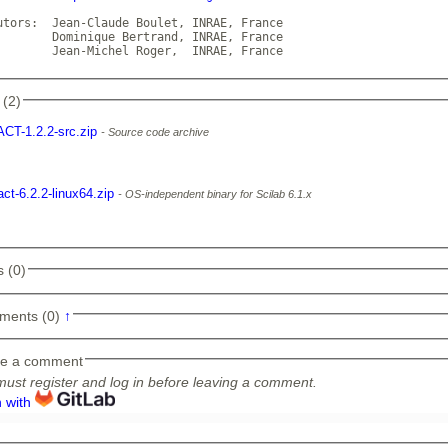
utors:  Jean-Claude Boulet, INRAE, France

  Dominique Bertrand, INRAE, France

        Jean-Michel Roger,  INRAE, France             
 (2)
ACT-1.2.2-src.zip
Source code archive
act-6.2.2-linux64.zip
OS-independent binary for Scilab 6.1.x
 (0)
ments (0)
↑
e a comment
ust register and log in before leaving a comment.
n with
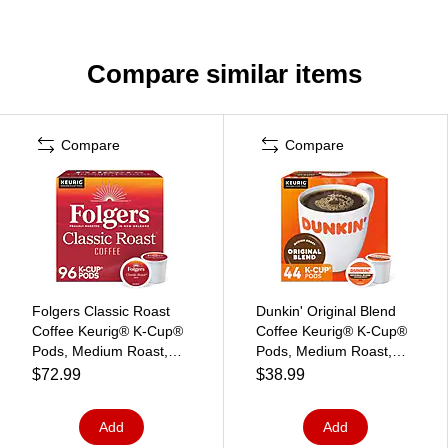
Compare similar items
Compare
Compare
Folgers Classic Roast
Dunkin' Original Blend
Coffee Keurig® K-Cup®
Coffee Keurig® K-Cup®
Pods, Medium Roast,
Pods, Medium Roast,
96/Carton (204496)
44/Box (006933)
$72.99
$38.99
Add
Add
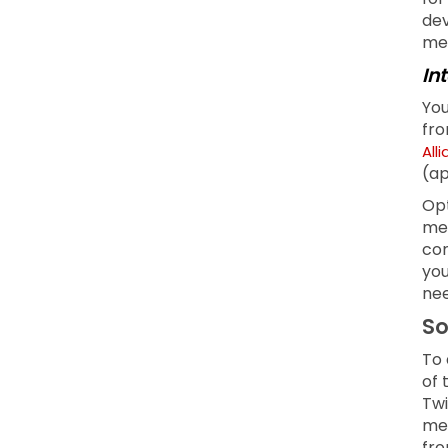
dev
men
In
You
fro
All
(ap
Opt
mea
com
you
nee
So
To 
of 
Twi
med
fro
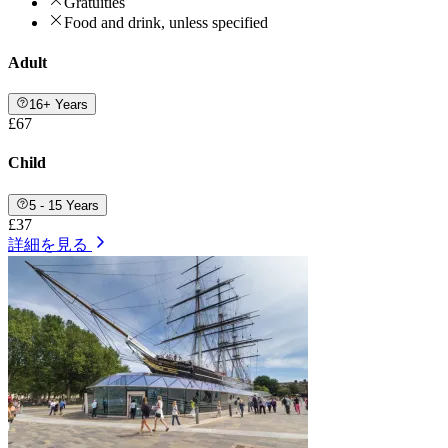
Gratuities
Food and drink, unless specified
Adult
16+ Years
£67
Child
5 - 15 Years
£37
詳細を見る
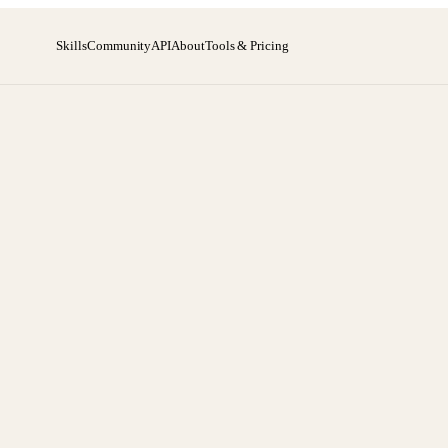
Skills
Community
API
About
Tools & Pricing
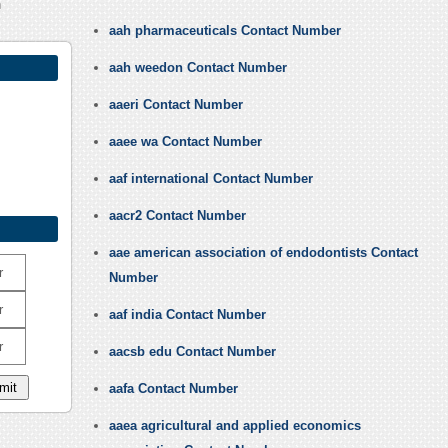
h
aah pharmaceuticals Contact Number
aah weedon Contact Number
aaeri Contact Number
aaee wa Contact Number
aaf international Contact Number
aacr2 Contact Number
aae american association of endodontists Contact
r
Number
r
aaf india Contact Number
r
aacsb edu Contact Number
aafa Contact Number
aaea agricultural and applied economics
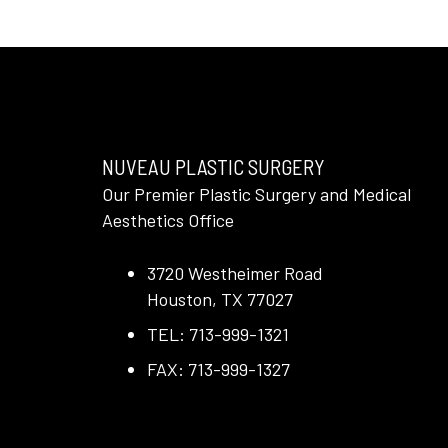
NUVEAU PLASTIC SURGERY
Our Premier Plastic Surgery and Medical
Aesthetics Office
3720 Westheimer Road
Houston, TX 77027
TEL: 713-999-1321
FAX: 713-999-1327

:::

▸ PROBLEM TO WORK ON
Write out the records above in full and exactly, with no pictures.

▸ ANSWER TO THE EXERCISE
utors:  Jean-Claude Boulet, INRAE, France

  Dominique Bertrand, INRAE, France

        Jean-Michel Roger,  INRAE, France             
 (2)
ACT-1.2.2-src.zip
Source code archive
act-6.2.2-linux64.zip
OS-independent binary for Scilab 6.1.x
 (0)
ments (0)
↑
e a comment
ust register and log in before leaving a comment.
n with
Compare similar items
Compare
Compare
Folgers Classic Roast
Dunkin' Original Blend
Coffee Keurig® K-Cup®
Coffee Keurig® K-Cup®
Pods, Medium Roast,
Pods, Medium Roast,
96/Carton (204496)
44/Box (006933)
$72.99
$38.99
Add
Add
dev
men
In
You
fro
All
(ap
Opt
mea
com
you
nee
So
To 
of 
Twi
med
fro
Gratuities
Food and drink, unless specified
Adult
16+ Years
£67
Child
5 - 15 Years
£37
詳細を見る
Skills
Community
API
About
Tools & Pricing
h
aah pharmaceuticals Contact Number
aah weedon Contact Number
aaeri Contact Number
aaee wa Contact Number
aaf international Contact Number
aacr2 Contact Number
aae american association of endodontists Contact
r
Number
r
aaf india Contact Number
r
aacsb edu Contact Number
aafa Contact Number
aaea agricultural and applied economics
NUVEAU PLASTIC SURGERY
Our Premier Plastic Surgery and Medical
Aesthetics Office
3720 Westheimer Road
Houston, TX 77027
TEL: 713-999-1321
FAX: 713-999-1327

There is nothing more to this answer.